Generell ist es eine Wonne, was Firth
in Kingsman: The Secret Service abliefert: Als
stets galanter, wohlartikulierter britischer Gentleman überhöht er
sein Image, gleichermaßen dreht er es durch seine mal pfiffigen, mal
frivolen Actionszenen und eine stets kess-amüsierte Attitüde auf
links. Auch Samuel L. Jackson ist als lispelnder Selfmade-Milliardär
mit ansteckender Freude bei der Arbeit und erschafft eine Figur, so
unsubtil, so wahnwitzig, so selbstverliebt wie es sich in früheren
Zeiten für einen Bond-Widersacher ziemte. Bloß, dass Valentine
zugleich ganz klar eine Figur des 21. Jahrhunderts ist, nicht nur
aufgrund seiner IT-Kenntnisse, sondern auch wegen seiner
Popkulturobsession sowie seiner modernen Verwirrung darüber, welcher
Gesellschaftsschicht er zugehört.

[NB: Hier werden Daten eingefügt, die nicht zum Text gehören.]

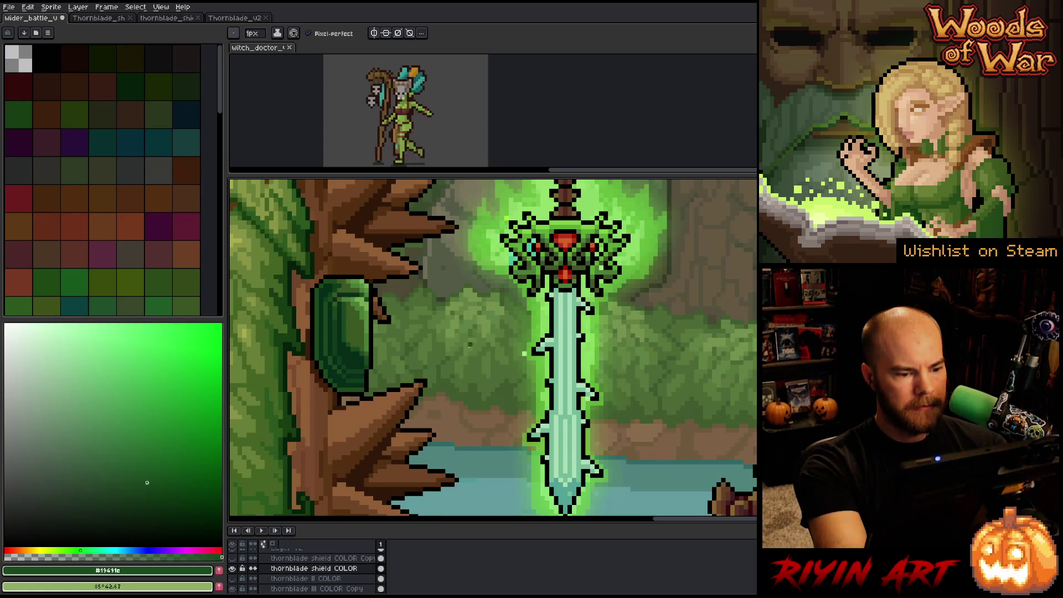
alt+click(366, 377)
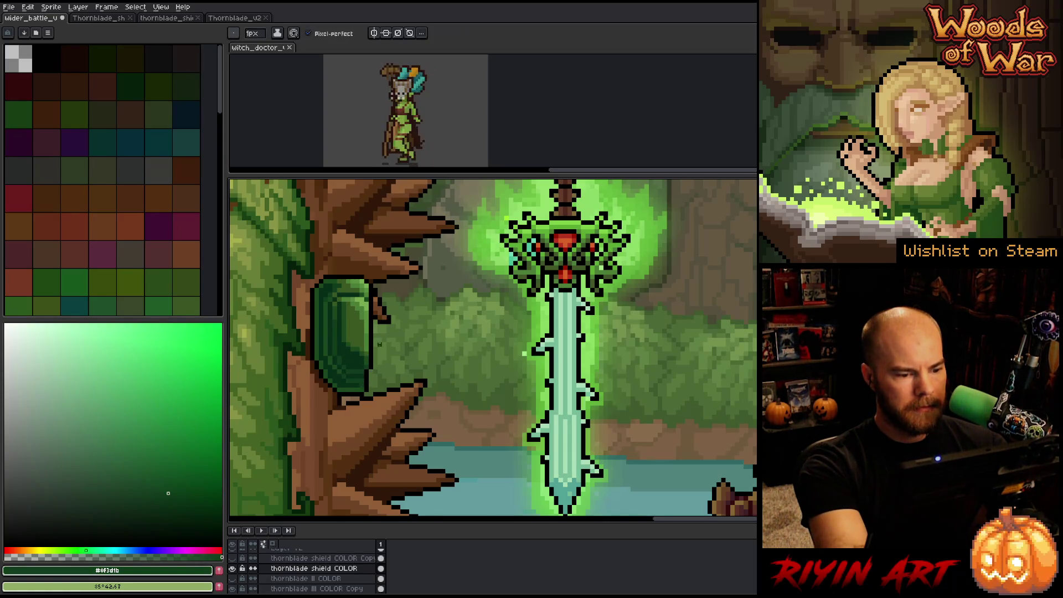
alt+click(344, 367)
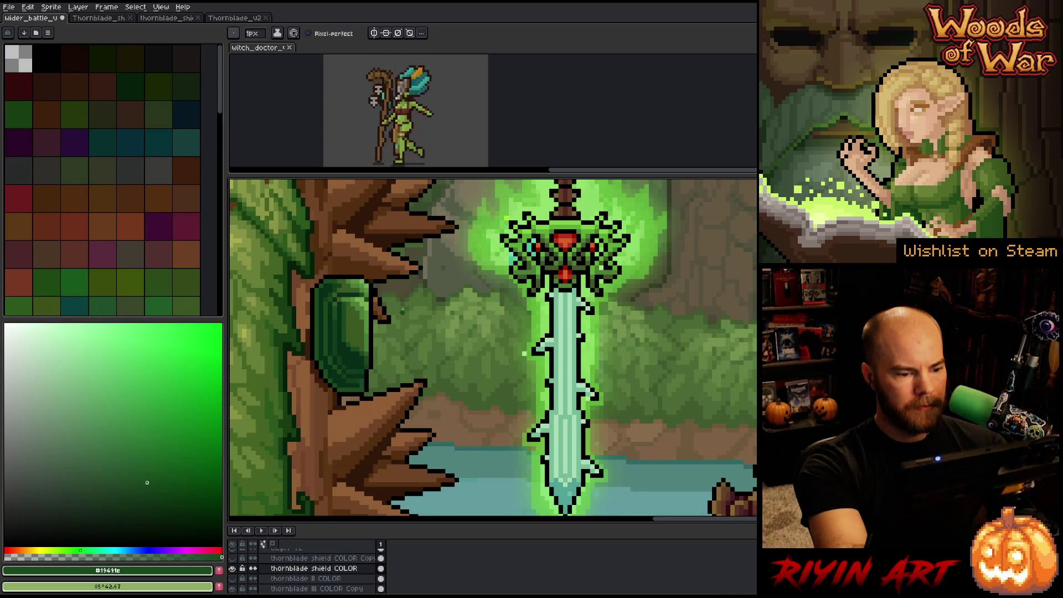
alt+click(361, 377)
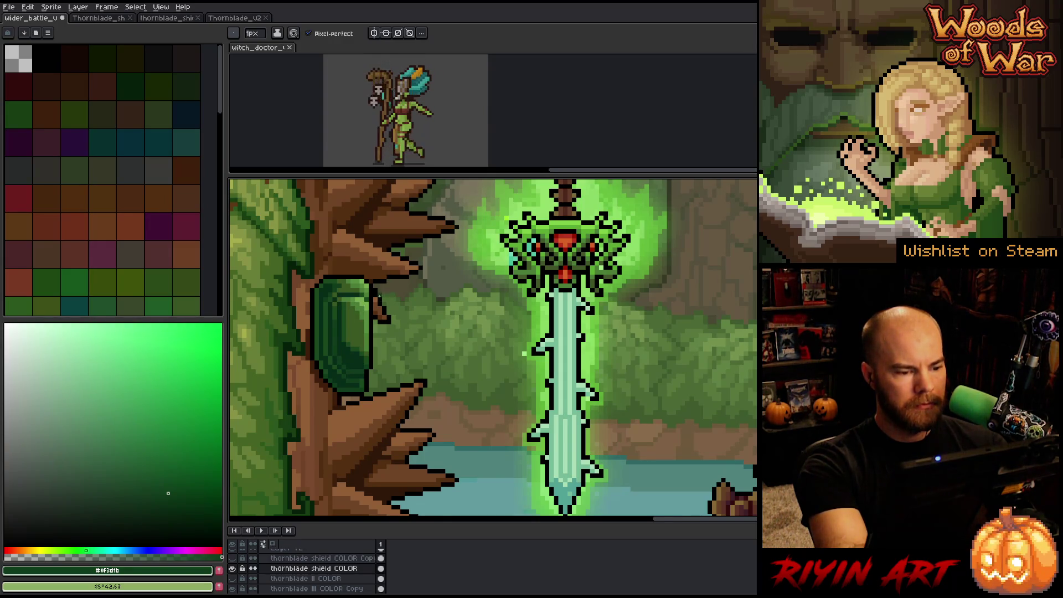
- Fill dark areas and edge the shield with black and very dark teal-green #072c19
key(g)
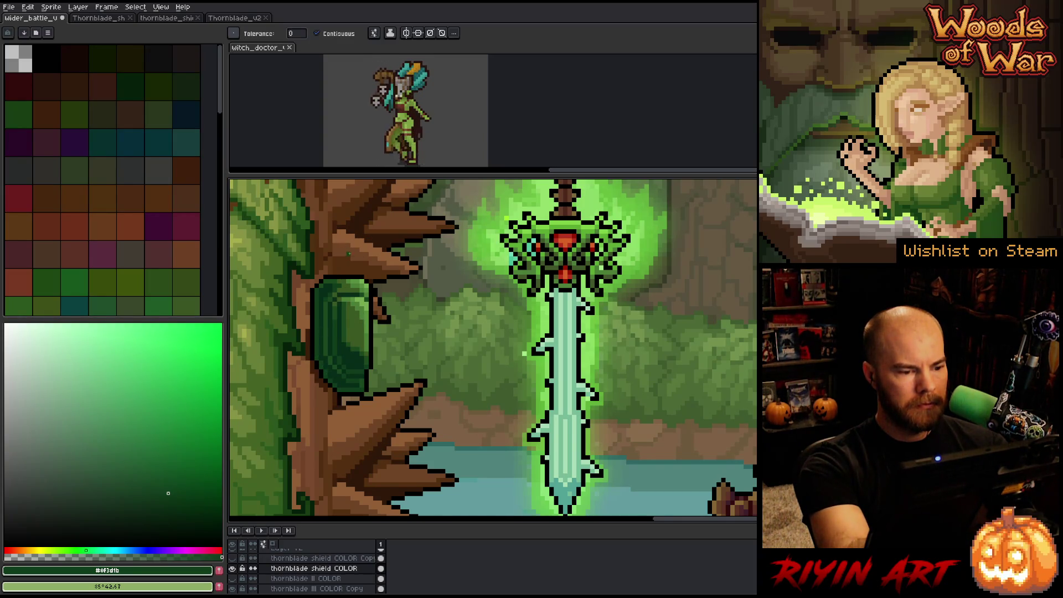
key(b)
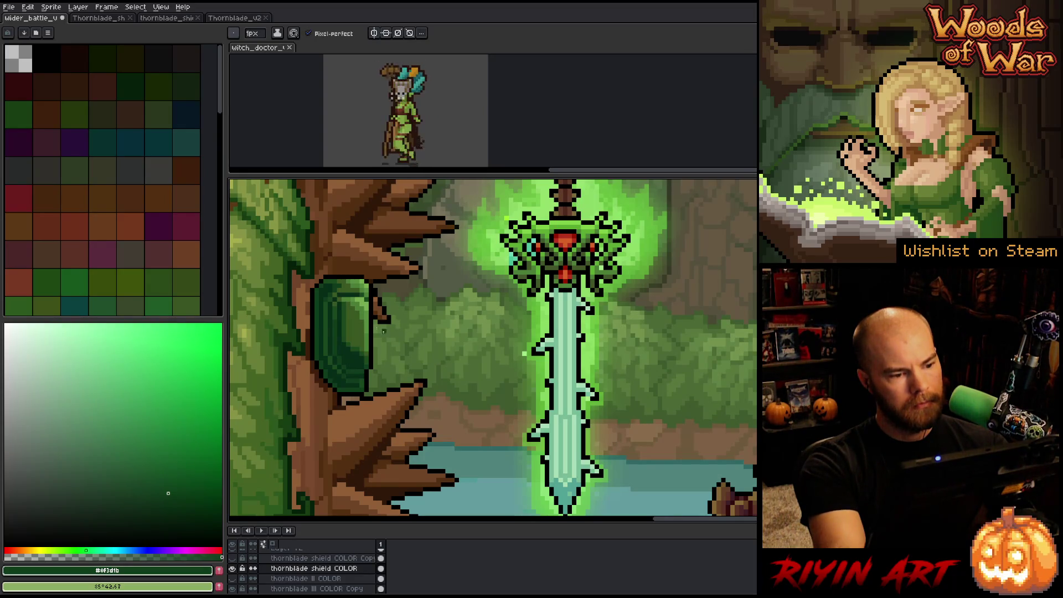
alt+click(321, 276)
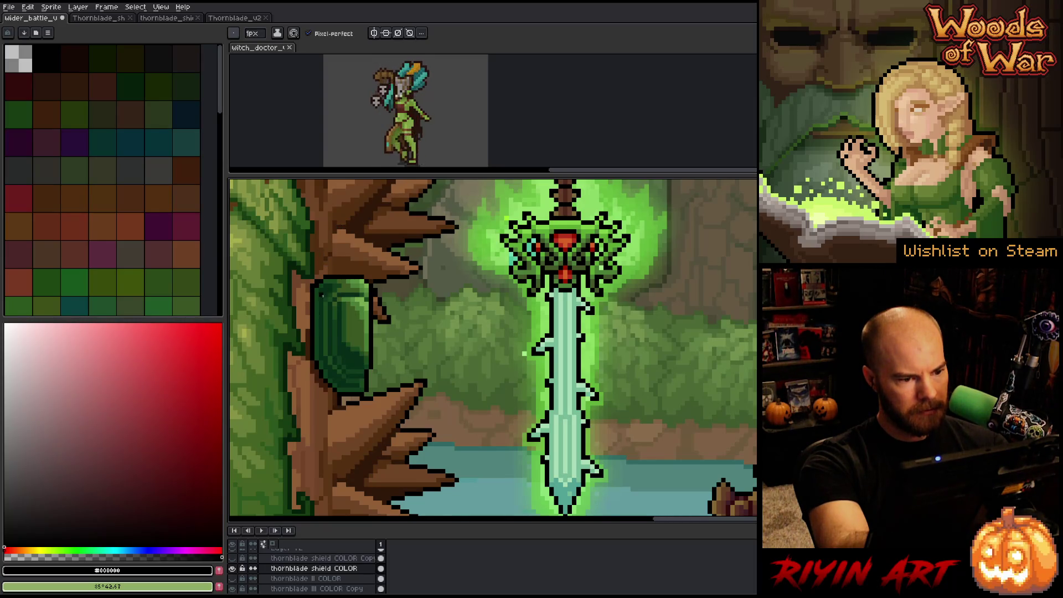
alt+click(326, 282)
- Clean up the shield's left edge and fix its outline in black and very dark green
alt+click(329, 284)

Egal ob in Monologen oder im
Zusammenspiel mit seiner Handlangerin (Sofia Boutella als zügellose
Antwort auf Bond-Figuren wie Beißer und Oddjob), Firths spaßiger
Rolle und dem Protagonisten – Jackson sorgt für ein echtes
Gagfeuerwerk und erinnert mit Nachdruck daran, dass er weit mehr
spielen kann als nur eine ernste Autoritätsperson.

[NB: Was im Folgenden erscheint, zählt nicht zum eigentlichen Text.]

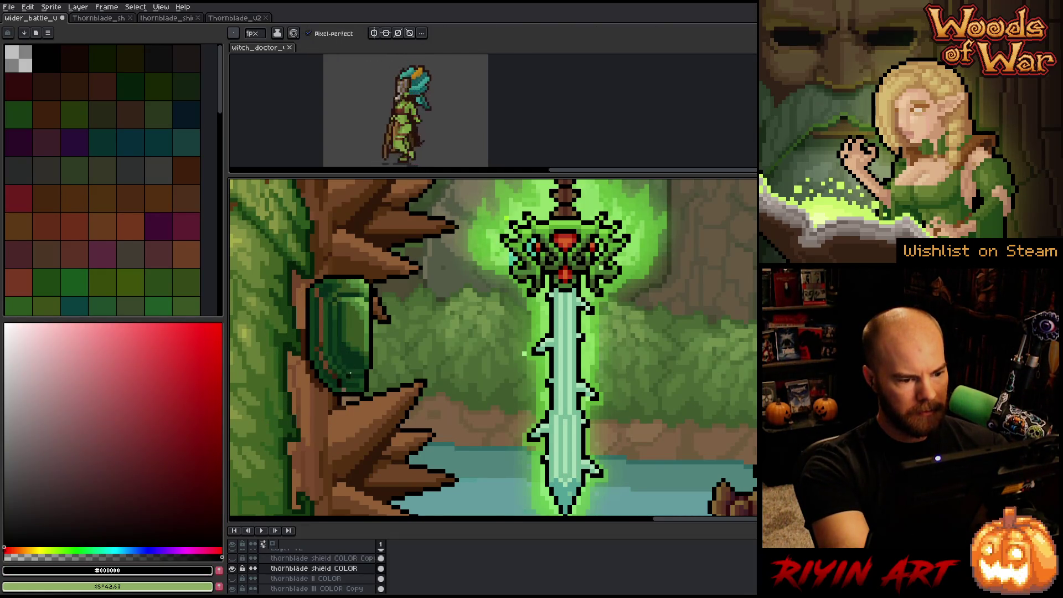
alt+click(339, 384)
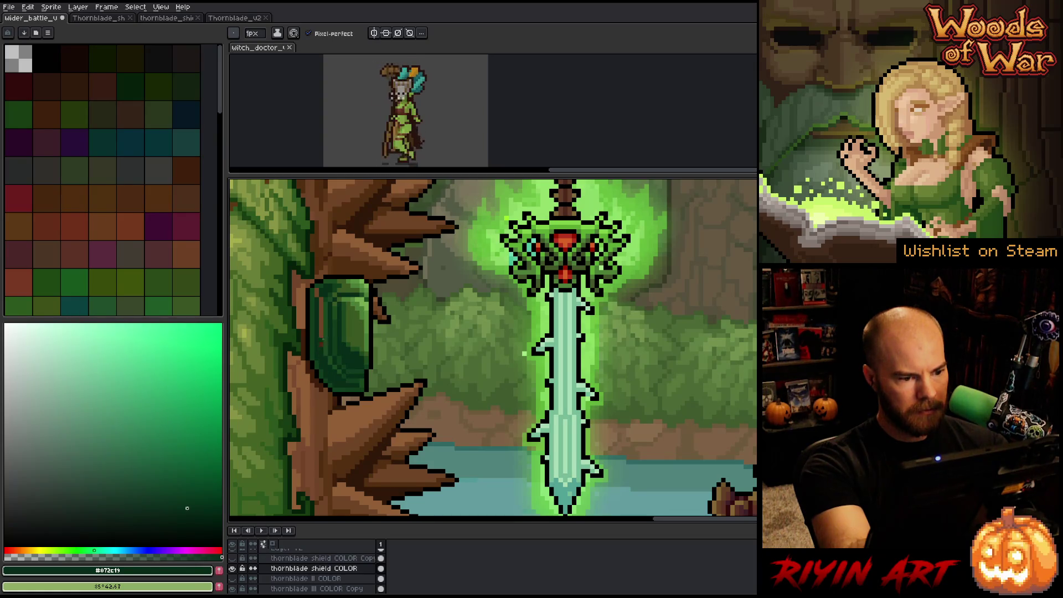
- Fill the remaining areas and solo the shield layer to view it alone
key(g)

Obwohl das Marketing Firth ins Zentrum
rückt, ist der bislang nahezu unbekannte Taron Egerton der
unbestrittene Star des Films. Zu Beginn gelingt es ihm, einen
launischen, auf eine lässige Außenwirkung bedachten Jugendlichen
aus der Unterschicht zu verkörpern, dessen ungenutztes Potenzial gut
versteckt, nicht aber unmöglich zu erkennen ist. Egerton macht Eggsy
aufgeweckt und sympathisch genug, so dass nachvollziehbar ist,
weshalb jemand wie Harry an ihn glauben könnte. Trotzdem lässt er
markant genug den „Assi“ raushängen, um das Agentengenre neu
durchzumischen. Sobald die Kingsman-Ausbildung beginnt, skizziert
Egerton dann allmählich und glaubwürdig die Wandlung seiner Figur
zum idealen Gentleman-Spion: Mit Charisma und einem Hauch Ironie
formiert Egerton aus Eggsy den neuen 007 im Stile Sean Connerys,
Roger Moores und Pierce Brosnans, den manche Bond-Fans so sträflich
vermissten. Dank der Komponisten Henry Jackman und Matthew Margeson
kann sich Kingsman: The Secret Service mit seinen
atmosphärischen, treibenden, stilvollen Klängen außerdem auf
musikalischer Ebene mit vielen 007-Missionen messen.
Wie
Vaughn durch Figuren wie Eggsy, Harry und Valentine sowie die
überraschende, herrlich bescheuerte Handlung früheren Epochen des
Agentenfilms Tribut zollt, ist durchweg faszinierend: Kingsman:
The Secret Service ist eine passionierte Hommage an dick
aufgetragene Spionageblockbuster, gleichzeitig macht Vaughn mit
grotesker Brachialität und derben Gags deutlich, dass er
schlussendlich am liebsten den unerzogenen Bruder im Geiste seiner
Idole erschaffen will. Und nicht etwa einfach bloß einen neuen
Roger-Moore- oder Pierce-Brosnan-Bond. Dadurch büßt er zwar
ordentlich an Massentauglichkeit ein, dank stets cleverer
Popkulturreferenzen (die mal offenkundig, mal subtil sind),
sprühendem Dialogwitz und packender, ungewöhnlicher Action hat
Kingsman: The Secret Service seiner Zielgruppe
allerdings so viel zu bieten, dass er locker etwas Kollateralschaden
verkraften kann.
Fazit: Kingsman: The
Secret Service ist ein sündiges, derbes, großartiges
Kinovergnügen. Ein tolles Ensemble, stylisch-zügellose Action und
feist-cleverer Humor lassen diesen Ghetto-Agenten problemlos an
Kick-Ass vorbeiziehen. Extrem kultverdächtig!